Earlier this month, the nation took notice, when the Southern Regional Education Board and the International Association for K-12 Online Learning named her the National Online Teacher of the Year for K-12 at a symposium in Atlanta March 1-2.

The honor caught few by surprise in a state that named Fetzer the 2011 Teacher of the Year at the Virtual Public School and that has reaped the benefits of Fetzer’s personal touch. Many of her fellow educators have credited her for dispelling misperceptions of online education as impersonal and out-of-touch with the student.

“When I first started teaching, it was never my intention to just teach online,” said Fetzer, who left a lucrative medical writing job nearly a decade ago to teach, first in New York and then at Holly Springs High School in 2007. “I quickly learned that I could reach students more. The myth is that you don’t get to know your students online. You actually get to know them more.”

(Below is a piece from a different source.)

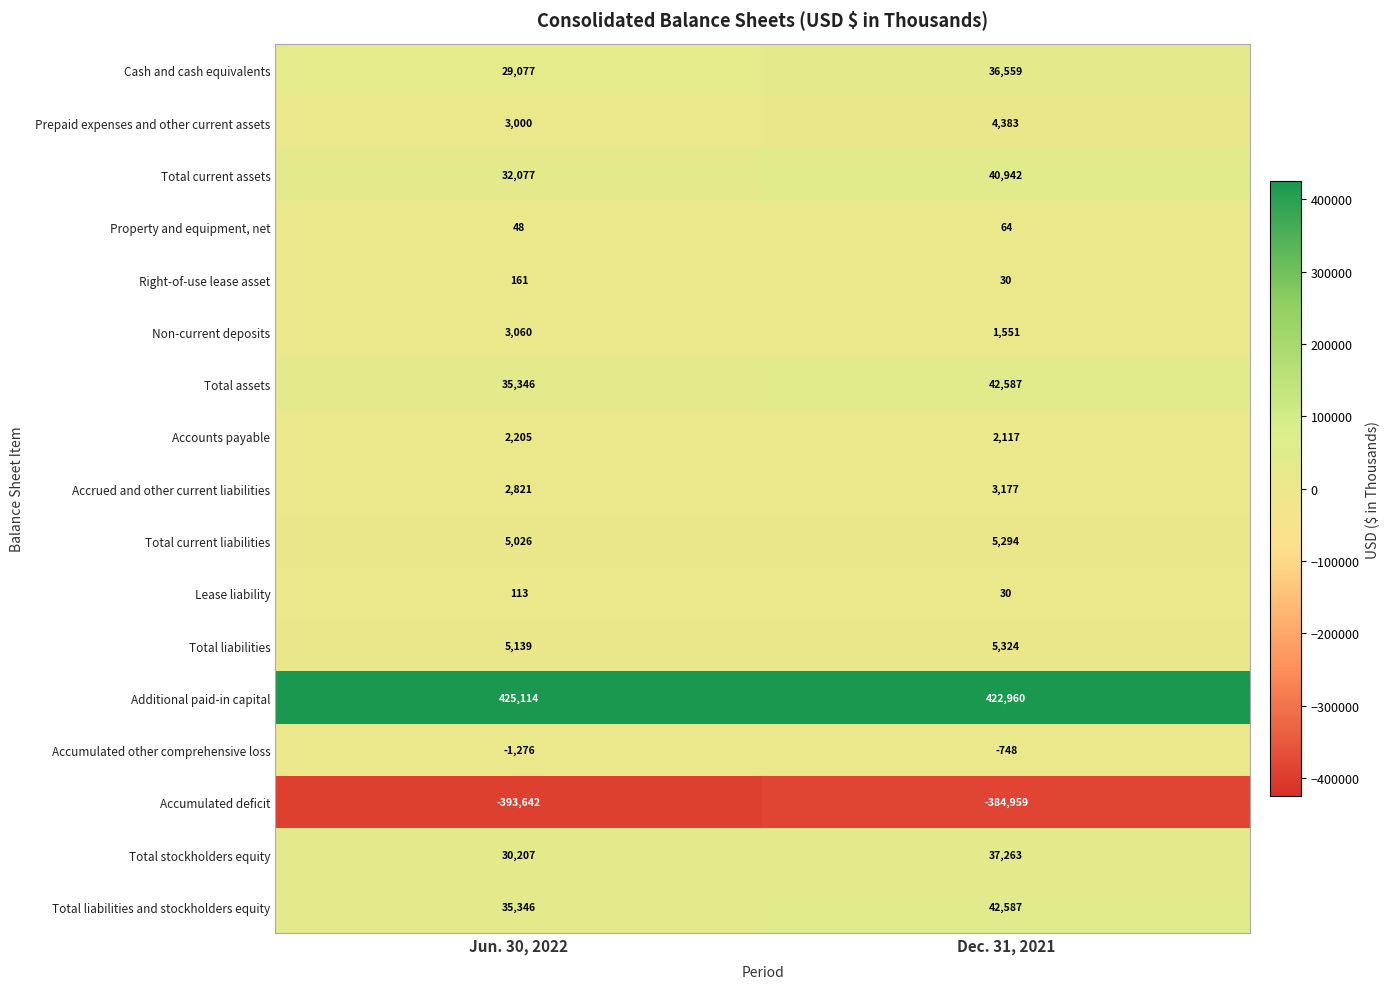

What is the minimum value for Cash and cash equivalents?

29077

Fetzer’s personal touch comes in the form of sign language, cartoons or word associations – anything that matches students’ interests to the subject matter. At one high school, she was able to teach a student about evolution through his interest in running. She then convinced him to try out for the track team.

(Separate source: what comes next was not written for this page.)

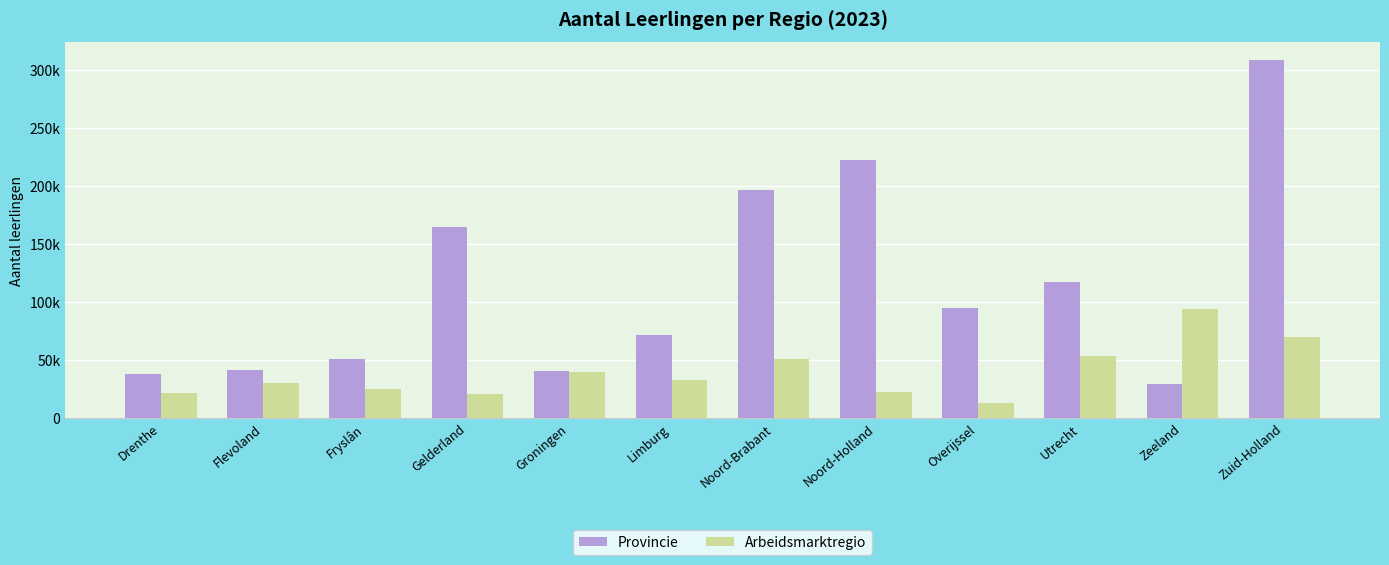

List the series in order of their peak value, lowest first.

Arbeidsmarktregio, Provincie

“He messaged her that he wanted to try out for track, but said, ‘Kids like me don’t make the track team.’ She said ‘No, no, you’re good at this. You can do it,’ ” related Michelle Lourcey, the curriculum and instruction division director for the Credit Recovery, OCS Blended Learning and English programs at the virtual school

That student made the team.

Fetzer remembers the class that caught Nature Made, a leading producer of vitamins and supplements, in a lie. Many of her students noticed a vitamin commercial mentioning the “cell wall,” but they knew that “animals don’t have cell walls, only plants,” she said.

With the help of an English teacher, the class wrote a letter to Nature Made, explaining the commercial’s fault. In response, students received a letter explaining they were indeed correct, along with coupons and key chains.

“So how awesome was it that this group of kids who were always told you can’t do it was told they were too smart?” Fetzer said.

“The commercial didn’t run long after that.”